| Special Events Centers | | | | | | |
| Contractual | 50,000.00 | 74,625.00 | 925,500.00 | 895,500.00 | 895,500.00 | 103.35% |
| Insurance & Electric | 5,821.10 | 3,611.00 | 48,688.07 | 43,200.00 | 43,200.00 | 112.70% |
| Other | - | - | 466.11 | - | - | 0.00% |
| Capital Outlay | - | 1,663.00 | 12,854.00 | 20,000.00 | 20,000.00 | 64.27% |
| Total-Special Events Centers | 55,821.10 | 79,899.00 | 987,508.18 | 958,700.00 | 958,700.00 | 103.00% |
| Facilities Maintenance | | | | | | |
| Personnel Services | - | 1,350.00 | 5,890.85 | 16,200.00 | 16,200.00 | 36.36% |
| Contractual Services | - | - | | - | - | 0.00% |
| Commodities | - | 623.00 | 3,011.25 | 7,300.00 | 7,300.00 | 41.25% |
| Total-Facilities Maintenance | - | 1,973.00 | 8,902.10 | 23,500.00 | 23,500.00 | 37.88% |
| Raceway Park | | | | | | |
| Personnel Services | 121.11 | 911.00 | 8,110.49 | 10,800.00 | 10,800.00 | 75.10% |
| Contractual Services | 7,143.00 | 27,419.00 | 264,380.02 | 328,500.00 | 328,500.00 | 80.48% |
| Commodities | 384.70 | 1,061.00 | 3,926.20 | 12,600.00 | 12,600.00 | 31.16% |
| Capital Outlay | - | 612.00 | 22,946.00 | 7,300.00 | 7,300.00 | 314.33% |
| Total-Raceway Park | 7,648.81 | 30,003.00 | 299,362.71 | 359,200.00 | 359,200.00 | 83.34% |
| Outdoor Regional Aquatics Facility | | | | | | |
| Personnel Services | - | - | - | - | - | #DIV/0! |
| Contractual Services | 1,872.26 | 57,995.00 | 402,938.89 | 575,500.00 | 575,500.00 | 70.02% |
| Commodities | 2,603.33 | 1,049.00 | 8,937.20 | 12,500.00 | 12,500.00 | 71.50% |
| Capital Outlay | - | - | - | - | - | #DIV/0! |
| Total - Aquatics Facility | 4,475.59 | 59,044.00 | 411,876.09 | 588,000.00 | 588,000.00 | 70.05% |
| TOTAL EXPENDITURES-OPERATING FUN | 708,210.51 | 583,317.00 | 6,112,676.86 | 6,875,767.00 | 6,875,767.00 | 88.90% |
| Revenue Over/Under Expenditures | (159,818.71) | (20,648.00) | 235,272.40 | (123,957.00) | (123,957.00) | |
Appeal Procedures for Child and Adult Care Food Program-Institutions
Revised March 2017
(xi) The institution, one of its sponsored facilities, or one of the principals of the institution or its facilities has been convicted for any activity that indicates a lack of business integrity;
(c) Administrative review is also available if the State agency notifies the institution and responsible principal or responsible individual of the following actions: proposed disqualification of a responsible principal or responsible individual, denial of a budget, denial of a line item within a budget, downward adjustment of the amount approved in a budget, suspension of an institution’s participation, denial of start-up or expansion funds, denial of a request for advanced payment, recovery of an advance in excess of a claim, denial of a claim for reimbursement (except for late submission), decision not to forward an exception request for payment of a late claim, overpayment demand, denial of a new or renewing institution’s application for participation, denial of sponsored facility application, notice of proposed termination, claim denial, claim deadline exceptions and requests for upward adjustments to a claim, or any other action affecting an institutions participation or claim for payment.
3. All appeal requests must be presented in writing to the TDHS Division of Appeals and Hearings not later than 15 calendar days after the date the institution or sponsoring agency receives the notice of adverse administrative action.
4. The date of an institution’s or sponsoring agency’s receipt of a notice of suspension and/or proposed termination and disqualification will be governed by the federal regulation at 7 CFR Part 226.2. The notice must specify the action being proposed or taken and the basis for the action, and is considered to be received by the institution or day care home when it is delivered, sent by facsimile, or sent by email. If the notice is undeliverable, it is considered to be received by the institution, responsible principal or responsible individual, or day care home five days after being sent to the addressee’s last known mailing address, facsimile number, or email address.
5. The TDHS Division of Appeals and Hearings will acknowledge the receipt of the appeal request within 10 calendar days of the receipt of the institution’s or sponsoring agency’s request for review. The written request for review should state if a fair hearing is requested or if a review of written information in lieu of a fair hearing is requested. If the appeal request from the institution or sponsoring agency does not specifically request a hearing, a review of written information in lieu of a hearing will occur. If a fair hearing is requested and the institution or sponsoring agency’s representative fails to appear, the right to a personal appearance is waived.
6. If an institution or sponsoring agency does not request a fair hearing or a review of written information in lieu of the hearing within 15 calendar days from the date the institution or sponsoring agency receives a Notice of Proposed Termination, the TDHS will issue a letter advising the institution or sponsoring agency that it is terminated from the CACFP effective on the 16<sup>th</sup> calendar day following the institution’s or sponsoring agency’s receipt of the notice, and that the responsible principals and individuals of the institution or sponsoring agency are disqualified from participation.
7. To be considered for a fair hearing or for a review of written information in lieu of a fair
* * * * *
When you answer, output each line of the data exactly as given, from its first line up to and including the one with "7,300.00 | 41.25% |".

# Output for this task
| Special Events Centers | | | | | | |
| Contractual | 50,000.00 | 74,625.00 | 925,500.00 | 895,500.00 | 895,500.00 | 103.35% |
| Insurance & Electric | 5,821.10 | 3,611.00 | 48,688.07 | 43,200.00 | 43,200.00 | 112.70% |
| Other | - | - | 466.11 | - | - | 0.00% |
| Capital Outlay | - | 1,663.00 | 12,854.00 | 20,000.00 | 20,000.00 | 64.27% |
| Total-Special Events Centers | 55,821.10 | 79,899.00 | 987,508.18 | 958,700.00 | 958,700.00 | 103.00% |
| Facilities Maintenance | | | | | | |
| Personnel Services | - | 1,350.00 | 5,890.85 | 16,200.00 | 16,200.00 | 36.36% |
| Contractual Services | - | - | | - | - | 0.00% |
| Commodities | - | 623.00 | 3,011.25 | 7,300.00 | 7,300.00 | 41.25% |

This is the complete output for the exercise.